WHAT TO PRODUCE ::
Transcribe the listing verbatim from the line with "this example: 4400rpm" through the line with "Val: 500 rpm", including both of those lines, and leave the pictures out of your answer.

DATASET RECORDS below:

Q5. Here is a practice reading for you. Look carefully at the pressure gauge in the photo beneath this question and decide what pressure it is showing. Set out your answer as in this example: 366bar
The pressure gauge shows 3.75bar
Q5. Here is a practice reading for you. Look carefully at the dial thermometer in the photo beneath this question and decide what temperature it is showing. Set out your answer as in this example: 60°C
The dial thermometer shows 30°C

End of DATASET RECORDS.
DATASET RECORDS below:

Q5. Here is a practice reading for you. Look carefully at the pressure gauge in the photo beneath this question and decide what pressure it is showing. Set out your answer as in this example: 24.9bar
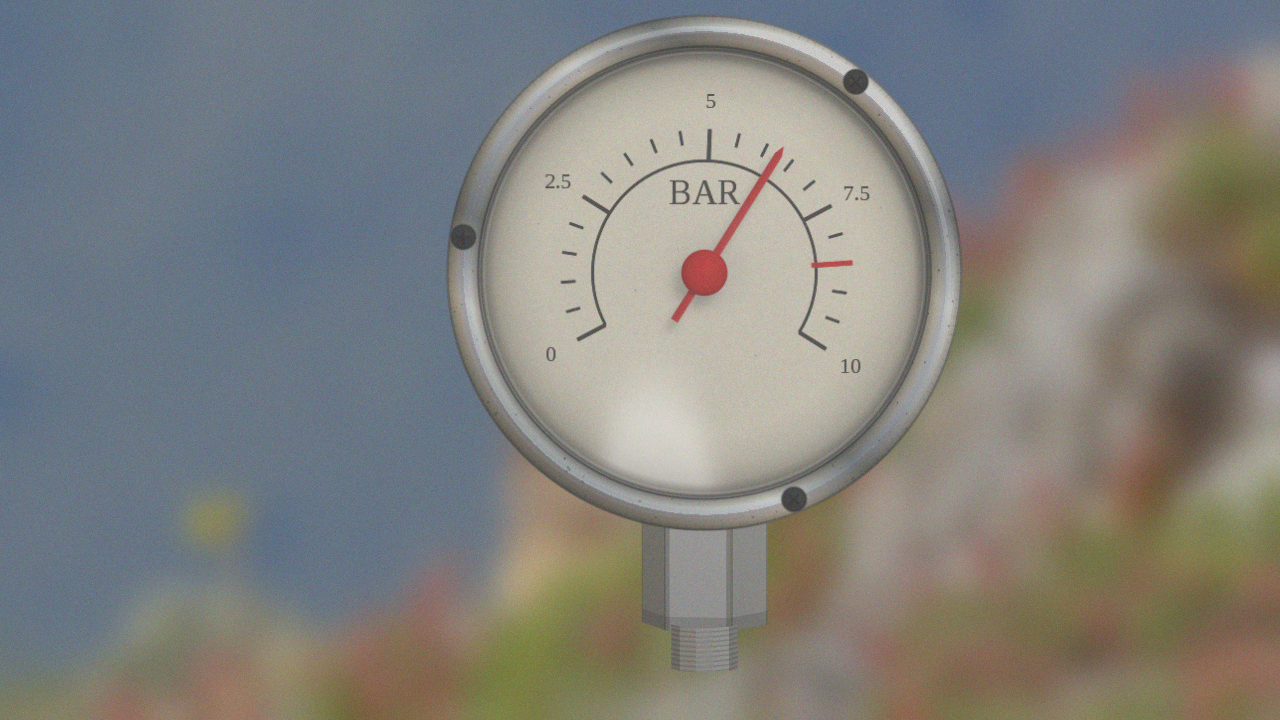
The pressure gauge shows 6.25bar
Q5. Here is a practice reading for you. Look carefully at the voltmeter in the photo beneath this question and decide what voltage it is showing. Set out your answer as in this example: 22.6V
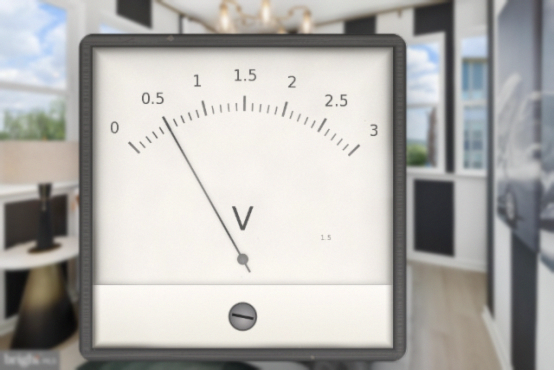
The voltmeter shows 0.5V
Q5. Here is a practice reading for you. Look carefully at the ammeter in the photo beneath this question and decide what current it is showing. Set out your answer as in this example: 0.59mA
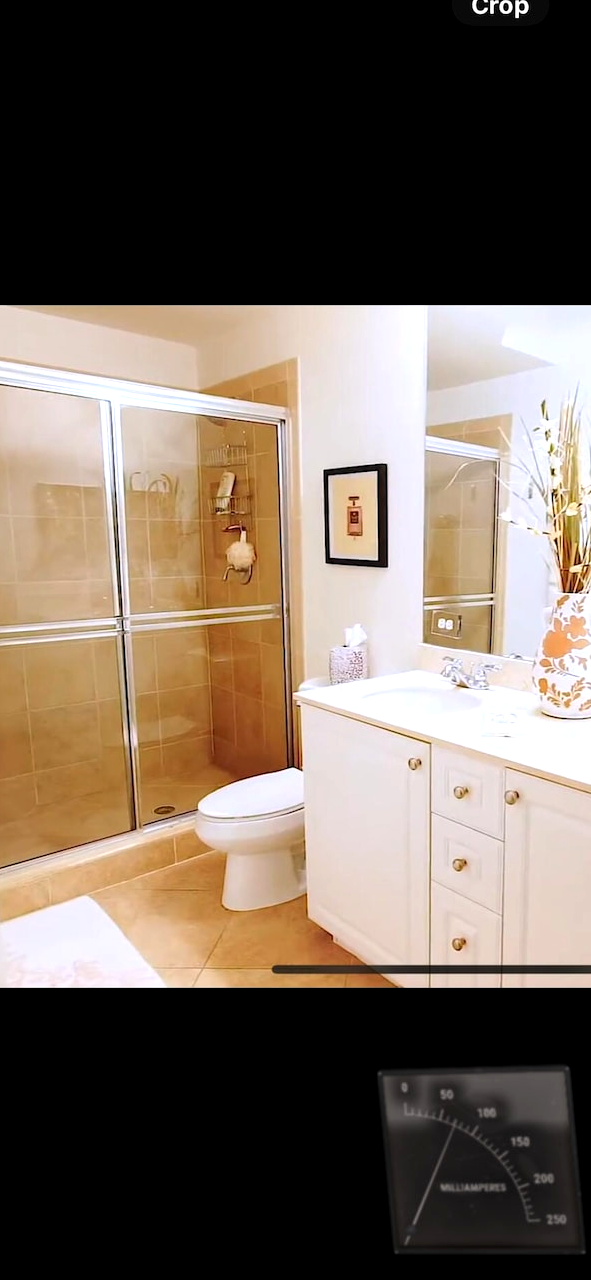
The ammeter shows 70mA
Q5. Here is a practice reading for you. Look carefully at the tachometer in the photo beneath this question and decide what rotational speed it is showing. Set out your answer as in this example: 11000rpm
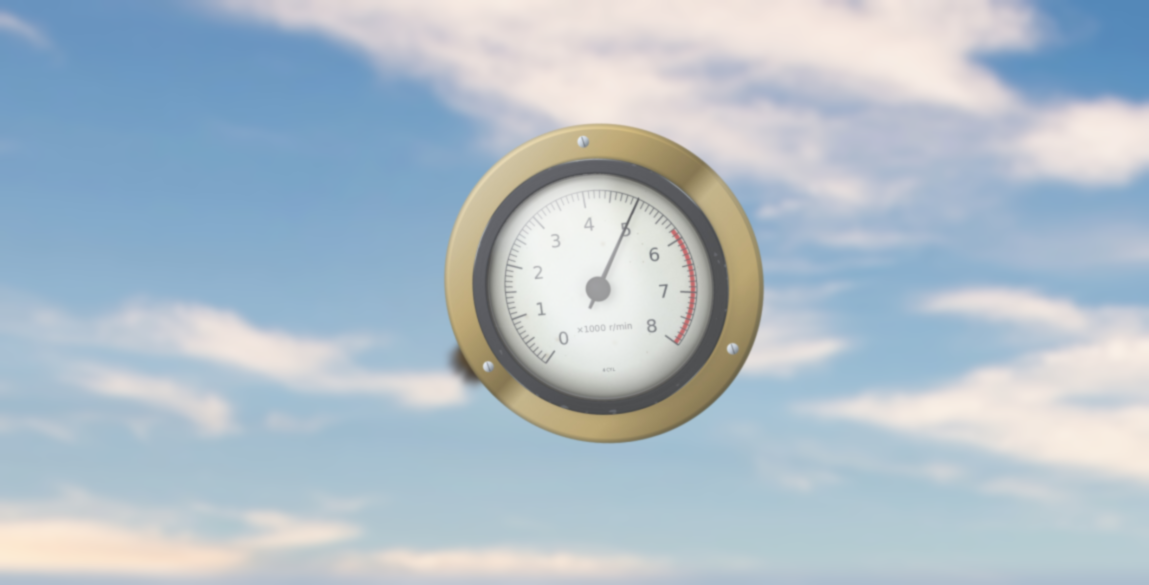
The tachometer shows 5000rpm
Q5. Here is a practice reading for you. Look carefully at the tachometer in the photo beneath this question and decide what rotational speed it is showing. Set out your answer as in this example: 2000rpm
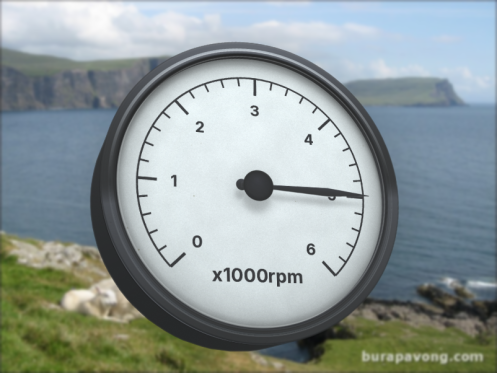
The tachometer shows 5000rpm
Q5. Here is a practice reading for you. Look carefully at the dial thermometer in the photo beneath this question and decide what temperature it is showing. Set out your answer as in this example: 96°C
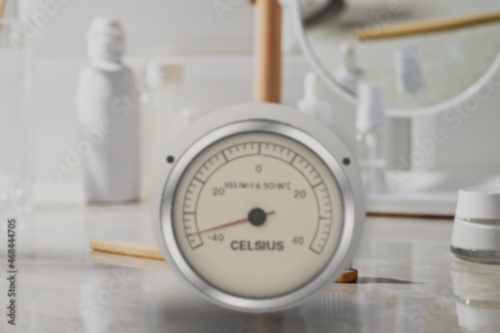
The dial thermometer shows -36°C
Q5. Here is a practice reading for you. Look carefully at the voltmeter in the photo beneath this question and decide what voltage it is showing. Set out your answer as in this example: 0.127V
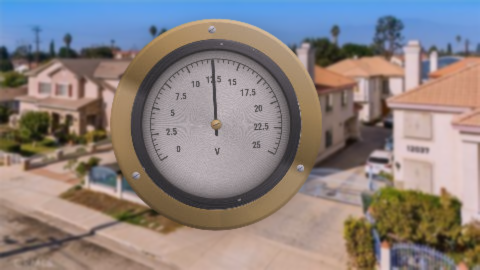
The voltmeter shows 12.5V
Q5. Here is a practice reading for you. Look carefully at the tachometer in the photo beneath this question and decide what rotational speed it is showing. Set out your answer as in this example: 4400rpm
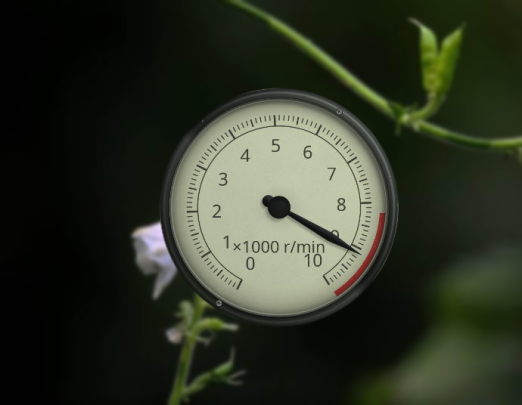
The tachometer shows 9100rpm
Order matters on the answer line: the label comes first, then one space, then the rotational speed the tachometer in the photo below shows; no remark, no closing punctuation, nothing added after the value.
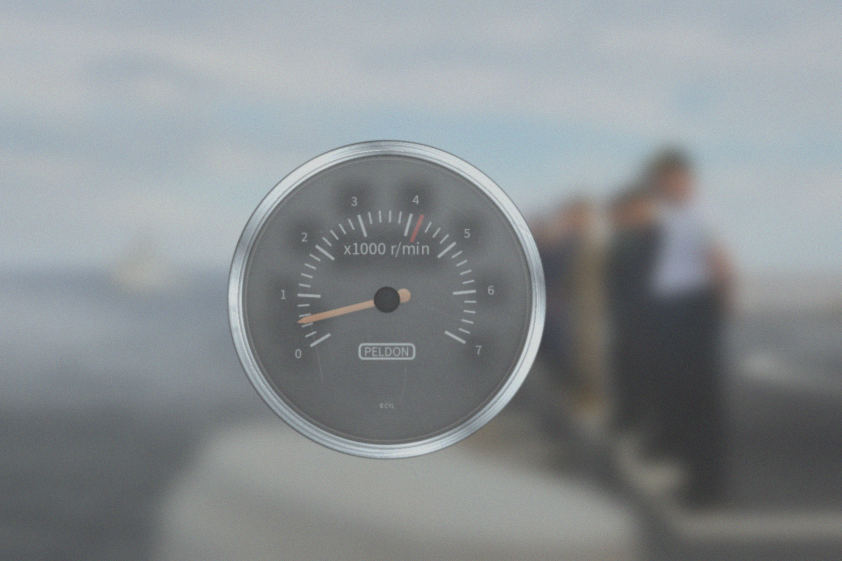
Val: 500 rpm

End of DATASET RECORDS.

SOLUTION FOR THIS TASK ::
Q5. Here is a practice reading for you. Look carefully at the tachometer in the photo beneath this question and decide what rotational speed it is showing. Set out your answer as in this example: 4400rpm
The tachometer shows 9100rpm
Order matters on the answer line: the label comes first, then one space, then the rotational speed the tachometer in the photo below shows; no remark, no closing punctuation, nothing added after the value.
Val: 500 rpm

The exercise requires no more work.